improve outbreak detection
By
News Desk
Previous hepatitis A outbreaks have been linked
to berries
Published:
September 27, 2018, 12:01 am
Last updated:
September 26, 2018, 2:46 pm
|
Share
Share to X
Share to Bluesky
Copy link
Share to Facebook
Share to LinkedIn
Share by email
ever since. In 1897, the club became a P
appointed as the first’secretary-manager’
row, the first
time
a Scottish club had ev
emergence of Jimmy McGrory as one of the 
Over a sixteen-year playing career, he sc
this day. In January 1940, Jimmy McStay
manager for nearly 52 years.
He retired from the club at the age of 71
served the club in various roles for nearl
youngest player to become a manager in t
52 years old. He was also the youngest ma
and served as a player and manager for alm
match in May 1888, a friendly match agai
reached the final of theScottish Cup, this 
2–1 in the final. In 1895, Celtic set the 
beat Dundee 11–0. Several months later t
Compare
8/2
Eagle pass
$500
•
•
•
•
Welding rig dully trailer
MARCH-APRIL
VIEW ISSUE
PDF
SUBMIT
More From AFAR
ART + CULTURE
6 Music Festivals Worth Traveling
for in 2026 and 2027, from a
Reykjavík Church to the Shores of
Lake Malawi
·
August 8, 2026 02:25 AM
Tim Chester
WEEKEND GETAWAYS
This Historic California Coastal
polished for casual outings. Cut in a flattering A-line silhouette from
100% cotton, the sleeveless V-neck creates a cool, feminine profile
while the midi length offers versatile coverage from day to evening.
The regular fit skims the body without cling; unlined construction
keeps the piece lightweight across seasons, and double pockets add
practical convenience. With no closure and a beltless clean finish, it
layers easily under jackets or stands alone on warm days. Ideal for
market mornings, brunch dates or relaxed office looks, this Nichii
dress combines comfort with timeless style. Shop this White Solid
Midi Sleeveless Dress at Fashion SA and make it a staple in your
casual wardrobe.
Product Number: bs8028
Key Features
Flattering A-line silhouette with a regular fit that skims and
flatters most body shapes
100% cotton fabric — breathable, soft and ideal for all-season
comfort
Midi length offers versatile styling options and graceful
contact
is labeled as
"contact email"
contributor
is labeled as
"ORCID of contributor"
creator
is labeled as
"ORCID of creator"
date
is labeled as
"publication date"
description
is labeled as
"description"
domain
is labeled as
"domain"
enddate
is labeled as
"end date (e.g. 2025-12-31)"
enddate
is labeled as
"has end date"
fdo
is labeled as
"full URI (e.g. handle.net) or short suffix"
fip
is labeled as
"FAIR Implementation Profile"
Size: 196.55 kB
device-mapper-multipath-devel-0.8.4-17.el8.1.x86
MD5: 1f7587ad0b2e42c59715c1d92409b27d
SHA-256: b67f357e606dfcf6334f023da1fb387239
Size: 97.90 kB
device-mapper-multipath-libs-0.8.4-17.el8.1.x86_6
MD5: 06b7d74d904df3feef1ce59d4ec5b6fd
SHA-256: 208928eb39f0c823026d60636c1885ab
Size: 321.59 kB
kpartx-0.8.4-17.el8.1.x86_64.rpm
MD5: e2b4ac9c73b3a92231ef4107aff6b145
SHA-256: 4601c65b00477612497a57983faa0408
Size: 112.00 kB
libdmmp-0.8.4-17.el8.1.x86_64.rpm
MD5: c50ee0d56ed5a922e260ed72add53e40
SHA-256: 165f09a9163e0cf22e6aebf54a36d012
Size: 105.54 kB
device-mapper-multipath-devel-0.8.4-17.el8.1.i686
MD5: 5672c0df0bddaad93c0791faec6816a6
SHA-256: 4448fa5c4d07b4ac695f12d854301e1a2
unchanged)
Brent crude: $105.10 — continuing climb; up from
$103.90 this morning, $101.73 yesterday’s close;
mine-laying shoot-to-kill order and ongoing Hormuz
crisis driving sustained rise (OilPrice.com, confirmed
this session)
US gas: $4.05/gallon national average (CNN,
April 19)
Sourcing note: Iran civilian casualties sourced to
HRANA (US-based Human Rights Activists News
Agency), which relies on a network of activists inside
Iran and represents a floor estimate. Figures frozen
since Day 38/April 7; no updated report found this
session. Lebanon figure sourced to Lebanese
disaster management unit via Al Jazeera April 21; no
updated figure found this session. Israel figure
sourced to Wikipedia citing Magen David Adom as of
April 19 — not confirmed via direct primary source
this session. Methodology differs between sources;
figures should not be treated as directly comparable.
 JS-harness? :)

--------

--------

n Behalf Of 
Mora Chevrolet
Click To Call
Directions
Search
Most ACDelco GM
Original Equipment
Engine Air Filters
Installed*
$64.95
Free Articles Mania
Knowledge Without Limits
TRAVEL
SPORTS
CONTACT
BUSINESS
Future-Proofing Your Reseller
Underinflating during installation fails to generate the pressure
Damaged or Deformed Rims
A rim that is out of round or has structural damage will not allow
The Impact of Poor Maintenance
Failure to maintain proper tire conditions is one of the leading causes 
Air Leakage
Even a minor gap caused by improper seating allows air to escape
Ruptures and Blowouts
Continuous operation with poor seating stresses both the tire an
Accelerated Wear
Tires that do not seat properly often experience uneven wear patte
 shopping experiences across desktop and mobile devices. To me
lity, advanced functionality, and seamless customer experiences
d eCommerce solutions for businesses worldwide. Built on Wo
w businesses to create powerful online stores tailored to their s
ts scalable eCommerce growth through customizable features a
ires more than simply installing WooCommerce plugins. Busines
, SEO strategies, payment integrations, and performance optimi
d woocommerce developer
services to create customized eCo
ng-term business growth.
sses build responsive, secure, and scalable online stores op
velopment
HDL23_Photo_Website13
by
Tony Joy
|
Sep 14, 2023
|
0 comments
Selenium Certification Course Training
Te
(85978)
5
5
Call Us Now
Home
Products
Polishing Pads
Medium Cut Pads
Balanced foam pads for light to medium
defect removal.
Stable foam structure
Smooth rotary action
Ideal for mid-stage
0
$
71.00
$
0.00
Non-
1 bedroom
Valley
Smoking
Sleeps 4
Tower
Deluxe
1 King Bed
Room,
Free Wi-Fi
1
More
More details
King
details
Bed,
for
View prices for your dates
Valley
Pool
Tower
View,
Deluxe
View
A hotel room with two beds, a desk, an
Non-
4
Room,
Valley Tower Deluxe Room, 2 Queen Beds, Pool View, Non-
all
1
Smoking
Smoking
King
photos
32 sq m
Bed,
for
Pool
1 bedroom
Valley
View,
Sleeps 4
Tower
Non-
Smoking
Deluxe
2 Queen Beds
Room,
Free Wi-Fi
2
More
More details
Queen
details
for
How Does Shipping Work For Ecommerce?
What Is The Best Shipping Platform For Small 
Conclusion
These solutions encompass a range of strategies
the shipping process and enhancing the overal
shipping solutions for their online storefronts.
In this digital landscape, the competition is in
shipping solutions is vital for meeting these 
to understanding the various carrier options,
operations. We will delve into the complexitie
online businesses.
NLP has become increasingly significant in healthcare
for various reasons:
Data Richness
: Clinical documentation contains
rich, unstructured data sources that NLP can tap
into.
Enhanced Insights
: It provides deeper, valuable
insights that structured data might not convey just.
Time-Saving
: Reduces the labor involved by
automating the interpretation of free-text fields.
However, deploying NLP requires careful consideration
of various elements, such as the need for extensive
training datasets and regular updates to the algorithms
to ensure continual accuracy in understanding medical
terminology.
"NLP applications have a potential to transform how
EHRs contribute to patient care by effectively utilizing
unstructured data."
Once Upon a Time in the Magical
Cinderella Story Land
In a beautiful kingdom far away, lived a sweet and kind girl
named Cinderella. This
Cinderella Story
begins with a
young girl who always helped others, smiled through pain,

┄┄┄┄┄┄┄┄┄┄┄┄┄┄┄┄┄┄┄┄

What is expected: Every line in the entries above that mentions the word "found" must be shown.

Task output:
since Day 38/April 7; no updated report found this
updated figure found this session. Israel figure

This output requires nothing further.